• What to do: Down to the final line, reproduce the entries that follow exactly.

• Source records:
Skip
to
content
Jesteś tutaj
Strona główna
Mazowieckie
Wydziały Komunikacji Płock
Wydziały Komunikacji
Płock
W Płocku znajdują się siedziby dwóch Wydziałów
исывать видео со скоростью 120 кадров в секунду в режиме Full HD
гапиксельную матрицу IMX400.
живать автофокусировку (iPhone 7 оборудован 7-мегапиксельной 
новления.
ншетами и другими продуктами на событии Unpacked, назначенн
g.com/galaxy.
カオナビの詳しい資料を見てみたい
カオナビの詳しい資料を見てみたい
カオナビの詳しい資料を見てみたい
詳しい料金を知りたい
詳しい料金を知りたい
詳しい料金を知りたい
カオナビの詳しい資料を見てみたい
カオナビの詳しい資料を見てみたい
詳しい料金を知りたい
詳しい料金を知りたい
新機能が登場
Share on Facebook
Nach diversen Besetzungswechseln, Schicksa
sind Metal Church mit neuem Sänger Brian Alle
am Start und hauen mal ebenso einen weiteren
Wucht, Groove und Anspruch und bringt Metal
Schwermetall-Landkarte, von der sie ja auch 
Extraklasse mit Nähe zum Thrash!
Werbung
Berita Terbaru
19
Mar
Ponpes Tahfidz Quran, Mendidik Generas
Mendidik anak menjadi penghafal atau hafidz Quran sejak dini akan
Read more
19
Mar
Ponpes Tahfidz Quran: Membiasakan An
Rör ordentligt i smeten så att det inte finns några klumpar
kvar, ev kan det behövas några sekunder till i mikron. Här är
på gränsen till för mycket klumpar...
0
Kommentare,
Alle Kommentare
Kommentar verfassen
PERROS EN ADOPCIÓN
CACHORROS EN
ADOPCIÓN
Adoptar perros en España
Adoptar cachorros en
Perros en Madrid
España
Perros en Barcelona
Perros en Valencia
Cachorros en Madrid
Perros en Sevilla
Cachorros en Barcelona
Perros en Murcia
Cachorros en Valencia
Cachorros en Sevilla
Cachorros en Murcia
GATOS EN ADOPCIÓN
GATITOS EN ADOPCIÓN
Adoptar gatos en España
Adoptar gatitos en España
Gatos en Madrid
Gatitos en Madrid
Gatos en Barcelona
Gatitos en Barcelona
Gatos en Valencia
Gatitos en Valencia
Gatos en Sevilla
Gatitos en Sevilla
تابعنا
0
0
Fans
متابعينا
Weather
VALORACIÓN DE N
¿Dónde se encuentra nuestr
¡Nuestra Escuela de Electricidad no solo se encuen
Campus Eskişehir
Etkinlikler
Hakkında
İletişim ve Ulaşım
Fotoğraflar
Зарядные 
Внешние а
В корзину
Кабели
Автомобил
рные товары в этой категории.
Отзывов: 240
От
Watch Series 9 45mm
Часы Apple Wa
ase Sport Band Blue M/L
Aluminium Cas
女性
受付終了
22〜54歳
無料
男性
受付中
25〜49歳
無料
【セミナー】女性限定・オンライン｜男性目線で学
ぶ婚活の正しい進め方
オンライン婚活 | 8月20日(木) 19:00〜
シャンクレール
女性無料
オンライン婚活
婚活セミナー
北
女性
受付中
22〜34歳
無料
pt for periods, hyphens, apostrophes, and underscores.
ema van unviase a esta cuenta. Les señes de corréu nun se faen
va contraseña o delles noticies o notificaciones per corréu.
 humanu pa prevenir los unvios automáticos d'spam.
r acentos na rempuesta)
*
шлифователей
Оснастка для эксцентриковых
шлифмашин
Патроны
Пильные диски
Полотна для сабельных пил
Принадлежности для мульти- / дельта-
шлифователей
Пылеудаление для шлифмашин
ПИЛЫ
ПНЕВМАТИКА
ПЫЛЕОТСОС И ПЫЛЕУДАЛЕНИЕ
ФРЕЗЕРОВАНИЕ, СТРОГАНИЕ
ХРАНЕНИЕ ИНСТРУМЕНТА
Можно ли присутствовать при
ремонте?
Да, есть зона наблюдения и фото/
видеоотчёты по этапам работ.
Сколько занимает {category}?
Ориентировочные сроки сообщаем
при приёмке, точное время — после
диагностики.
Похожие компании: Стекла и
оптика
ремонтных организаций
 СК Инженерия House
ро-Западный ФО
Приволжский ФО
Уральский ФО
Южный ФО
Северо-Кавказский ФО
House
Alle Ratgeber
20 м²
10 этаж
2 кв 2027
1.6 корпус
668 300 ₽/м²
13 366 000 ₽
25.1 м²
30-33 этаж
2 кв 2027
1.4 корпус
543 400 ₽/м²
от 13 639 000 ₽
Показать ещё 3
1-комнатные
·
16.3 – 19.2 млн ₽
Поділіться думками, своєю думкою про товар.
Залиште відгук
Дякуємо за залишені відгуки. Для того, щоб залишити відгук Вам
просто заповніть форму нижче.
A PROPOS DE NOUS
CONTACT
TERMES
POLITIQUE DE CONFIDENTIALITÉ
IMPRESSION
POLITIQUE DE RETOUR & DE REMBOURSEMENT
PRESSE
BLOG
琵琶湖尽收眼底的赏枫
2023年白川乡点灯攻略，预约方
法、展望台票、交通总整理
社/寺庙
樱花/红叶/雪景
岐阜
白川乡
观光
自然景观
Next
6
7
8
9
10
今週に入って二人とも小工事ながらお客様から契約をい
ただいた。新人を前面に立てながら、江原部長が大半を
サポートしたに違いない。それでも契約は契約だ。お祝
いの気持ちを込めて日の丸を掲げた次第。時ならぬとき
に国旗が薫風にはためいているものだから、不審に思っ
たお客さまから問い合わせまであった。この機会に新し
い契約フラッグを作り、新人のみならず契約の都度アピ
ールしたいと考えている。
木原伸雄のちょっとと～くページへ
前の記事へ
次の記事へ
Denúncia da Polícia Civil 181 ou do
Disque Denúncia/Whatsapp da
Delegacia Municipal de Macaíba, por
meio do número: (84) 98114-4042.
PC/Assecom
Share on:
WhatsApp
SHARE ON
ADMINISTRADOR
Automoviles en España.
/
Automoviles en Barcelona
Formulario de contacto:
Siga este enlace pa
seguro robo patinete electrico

• Problem solution:
Skip
to
content
Jesteś tutaj
Strona główna
Mazowieckie
Wydziały Komunikacji Płock
Wydziały Komunikacji
Płock
W Płocku znajdują się siedziby dwóch Wydziałów
исывать видео со скоростью 120 кадров в секунду в режиме Full HD
гапиксельную матрицу IMX400.
живать автофокусировку (iPhone 7 оборудован 7-мегапиксельной 
новления.
ншетами и другими продуктами на событии Unpacked, назначенн
g.com/galaxy.
カオナビの詳しい資料を見てみたい
カオナビの詳しい資料を見てみたい
カオナビの詳しい資料を見てみたい
詳しい料金を知りたい
詳しい料金を知りたい
詳しい料金を知りたい
カオナビの詳しい資料を見てみたい
カオナビの詳しい資料を見てみたい
詳しい料金を知りたい
詳しい料金を知りたい
新機能が登場
Share on Facebook
Nach diversen Besetzungswechseln, Schicksa
sind Metal Church mit neuem Sänger Brian Alle
am Start und hauen mal ebenso einen weiteren
Wucht, Groove und Anspruch und bringt Metal
Schwermetall-Landkarte, von der sie ja auch 
Extraklasse mit Nähe zum Thrash!
Werbung
Berita Terbaru
19
Mar
Ponpes Tahfidz Quran, Mendidik Generas
Mendidik anak menjadi penghafal atau hafidz Quran sejak dini akan
Read more
19
Mar
Ponpes Tahfidz Quran: Membiasakan An
Rör ordentligt i smeten så att det inte finns några klumpar
kvar, ev kan det behövas några sekunder till i mikron. Här är
på gränsen till för mycket klumpar...
0
Kommentare,
Alle Kommentare
Kommentar verfassen
PERROS EN ADOPCIÓN
CACHORROS EN
ADOPCIÓN
Adoptar perros en España
Adoptar cachorros en
Perros en Madrid
España
Perros en Barcelona
Perros en Valencia
Cachorros en Madrid
Perros en Sevilla
Cachorros en Barcelona
Perros en Murcia
Cachorros en Valencia
Cachorros en Sevilla
Cachorros en Murcia
GATOS EN ADOPCIÓN
GATITOS EN ADOPCIÓN
Adoptar gatos en España
Adoptar gatitos en España
Gatos en Madrid
Gatitos en Madrid
Gatos en Barcelona
Gatitos en Barcelona
Gatos en Valencia
Gatitos en Valencia
Gatos en Sevilla
Gatitos en Sevilla
تابعنا
0
0
Fans
متابعينا
Weather
VALORACIÓN DE N
¿Dónde se encuentra nuestr
¡Nuestra Escuela de Electricidad no solo se encuen
Campus Eskişehir
Etkinlikler
Hakkında
İletişim ve Ulaşım
Fotoğraflar
Зарядные 
Внешние а
В корзину
Кабели
Автомобил
рные товары в этой категории.
Отзывов: 240
От
Watch Series 9 45mm
Часы Apple Wa
ase Sport Band Blue M/L
Aluminium Cas
女性
受付終了
22〜54歳
無料
男性
受付中
25〜49歳
無料
【セミナー】女性限定・オンライン｜男性目線で学
ぶ婚活の正しい進め方
オンライン婚活 | 8月20日(木) 19:00〜
シャンクレール
女性無料
オンライン婚活
婚活セミナー
北
女性
受付中
22〜34歳
無料
pt for periods, hyphens, apostrophes, and underscores.
ema van unviase a esta cuenta. Les señes de corréu nun se faen
va contraseña o delles noticies o notificaciones per corréu.
 humanu pa prevenir los unvios automáticos d'spam.
r acentos na rempuesta)
*
шлифователей
Оснастка для эксцентриковых
шлифмашин
Патроны
Пильные диски
Полотна для сабельных пил
Принадлежности для мульти- / дельта-
шлифователей
Пылеудаление для шлифмашин
ПИЛЫ
ПНЕВМАТИКА
ПЫЛЕОТСОС И ПЫЛЕУДАЛЕНИЕ
ФРЕЗЕРОВАНИЕ, СТРОГАНИЕ
ХРАНЕНИЕ ИНСТРУМЕНТА
Можно ли присутствовать при
ремонте?
Да, есть зона наблюдения и фото/
видеоотчёты по этапам работ.
Сколько занимает {category}?
Ориентировочные сроки сообщаем
при приёмке, точное время — после
диагностики.
Похожие компании: Стекла и
оптика
ремонтных организаций
 СК Инженерия House
ро-Западный ФО
Приволжский ФО
Уральский ФО
Южный ФО
Северо-Кавказский ФО
House
Alle Ratgeber
20 м²
10 этаж
2 кв 2027
1.6 корпус
668 300 ₽/м²
13 366 000 ₽
25.1 м²
30-33 этаж
2 кв 2027
1.4 корпус
543 400 ₽/м²
от 13 639 000 ₽
Показать ещё 3
1-комнатные
·
16.3 – 19.2 млн ₽
Поділіться думками, своєю думкою про товар.
Залиште відгук
Дякуємо за залишені відгуки. Для того, щоб залишити відгук Вам
просто заповніть форму нижче.
A PROPOS DE NOUS
CONTACT
TERMES
POLITIQUE DE CONFIDENTIALITÉ
IMPRESSION
POLITIQUE DE RETOUR & DE REMBOURSEMENT
PRESSE
BLOG
琵琶湖尽收眼底的赏枫
2023年白川乡点灯攻略，预约方
法、展望台票、交通总整理
社/寺庙
樱花/红叶/雪景
岐阜
白川乡
观光
自然景观
Next
6
7
8
9
10
今週に入って二人とも小工事ながらお客様から契約をい
ただいた。新人を前面に立てながら、江原部長が大半を
サポートしたに違いない。それでも契約は契約だ。お祝
いの気持ちを込めて日の丸を掲げた次第。時ならぬとき
に国旗が薫風にはためいているものだから、不審に思っ
たお客さまから問い合わせまであった。この機会に新し
い契約フラッグを作り、新人のみならず契約の都度アピ
ールしたいと考えている。
木原伸雄のちょっとと～くページへ
前の記事へ
次の記事へ
Denúncia da Polícia Civil 181 ou do
Disque Denúncia/Whatsapp da
Delegacia Municipal de Macaíba, por
meio do número: (84) 98114-4042.
PC/Assecom
Share on:
WhatsApp
SHARE ON
ADMINISTRADOR
Automoviles en España.
/
Automoviles en Barcelona
Formulario de contacto:
Siga este enlace pa
seguro robo patinete electrico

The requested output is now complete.